Rinite allergica. La primavera è il periodo dell'anno più faticoso per chi soffre di allergie

allergia

Con l’arrivo della bella stagione aumenta anche il benessere psico-fisico ma questo purtroppo non vale per tutti. Per molti infatti, primavera coincide con allergie. In Italia la rinite allergica, patologia infiammatoria della mucosa nasale, colpisce un italiano su sei e i numeri sembra siano destinati a crescere. Quello delle allergie è un problema che debilita il soggetto affetto con ripercussioni sullo stile di vita e in ambiente lavorativo. I soggetti più a rischio sono le donne, di età compresa tra i 15 e 30 anni, anche se non mancano molti casi di rinite allergica in bambini sotto i dieci anni, con una media intorno al 20%.

Purtroppo la rinite allergica è una patologia troppo spesso sottovalutata che andrebbe invece tenuta presente e monitorata. Solo un soggetto su tre si reca dal medico e solo quando i sintomi sono evidenti e insopportabili. Il presidente della Società italiana di Otorinolaringoiatria, Angelo Camaioni, a proposito di ciò, ha dichiarato: “Il paziente deve rivolgersi prima al medico di base e poi ad allergologo, pneumologo e otorinolaringoiatra. L’ultimo specialista può verificare le comorbilità di interesse diretto come otiti, poliposi nasale, rinosinusiti, disturbi del sonno e la sindrome rinobronchiale”. Tra i sintomi della rinite allergica abbiamo soprattutto disturbi a carico degli occhi e del naso.

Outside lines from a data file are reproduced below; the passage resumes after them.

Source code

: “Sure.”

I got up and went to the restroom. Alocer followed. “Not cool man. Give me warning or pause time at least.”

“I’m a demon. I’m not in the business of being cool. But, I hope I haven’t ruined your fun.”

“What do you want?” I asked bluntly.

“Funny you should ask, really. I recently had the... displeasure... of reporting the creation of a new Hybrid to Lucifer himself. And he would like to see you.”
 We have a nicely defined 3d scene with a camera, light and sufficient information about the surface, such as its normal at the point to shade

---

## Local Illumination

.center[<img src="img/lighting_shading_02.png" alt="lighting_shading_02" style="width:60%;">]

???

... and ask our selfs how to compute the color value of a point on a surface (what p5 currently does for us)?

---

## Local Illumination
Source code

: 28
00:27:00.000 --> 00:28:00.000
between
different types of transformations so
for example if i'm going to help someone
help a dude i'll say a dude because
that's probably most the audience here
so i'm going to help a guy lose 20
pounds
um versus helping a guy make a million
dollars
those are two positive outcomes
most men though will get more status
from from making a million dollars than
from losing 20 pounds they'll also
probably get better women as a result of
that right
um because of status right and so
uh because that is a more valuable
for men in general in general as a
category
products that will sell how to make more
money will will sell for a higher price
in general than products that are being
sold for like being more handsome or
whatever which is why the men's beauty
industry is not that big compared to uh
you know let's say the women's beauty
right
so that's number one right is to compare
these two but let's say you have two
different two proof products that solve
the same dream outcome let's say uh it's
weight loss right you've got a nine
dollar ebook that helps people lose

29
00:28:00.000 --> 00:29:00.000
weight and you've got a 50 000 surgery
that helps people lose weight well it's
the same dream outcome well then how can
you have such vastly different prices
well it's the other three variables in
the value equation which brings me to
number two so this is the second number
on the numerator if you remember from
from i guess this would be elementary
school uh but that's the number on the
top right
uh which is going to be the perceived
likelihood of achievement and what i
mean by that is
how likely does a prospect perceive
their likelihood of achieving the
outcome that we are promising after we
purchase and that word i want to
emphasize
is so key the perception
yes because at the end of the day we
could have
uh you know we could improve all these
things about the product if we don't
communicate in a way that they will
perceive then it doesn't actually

Per quanto riguarda i piccoli pazienti, non è sempre facile riconoscere le allergie in quanto i sintomi sono spesso simili a raffreddore e influenza. In ogni caso è sempre buona regola rivolgersi al pediatra e in seguito all’allergologo che effettuerà i dovuti test. Per le future mamme, comunque, il consiglio è quello di seguire uno stile di vita sano seguendo le regole qui riportate: smettere di fumare; ridurre l’esposizione all’inquinamento ambientale; limitare o se possibile  eliminare l’uso di farmaci come antiacidi, paracetamolo o antibiotici; evitare situazioni di stress, evitare situazioni di fumo passivo, favorire l’allattamento al seno e favorire la ventilazione il ricambio d’aria negli ambienti domestici.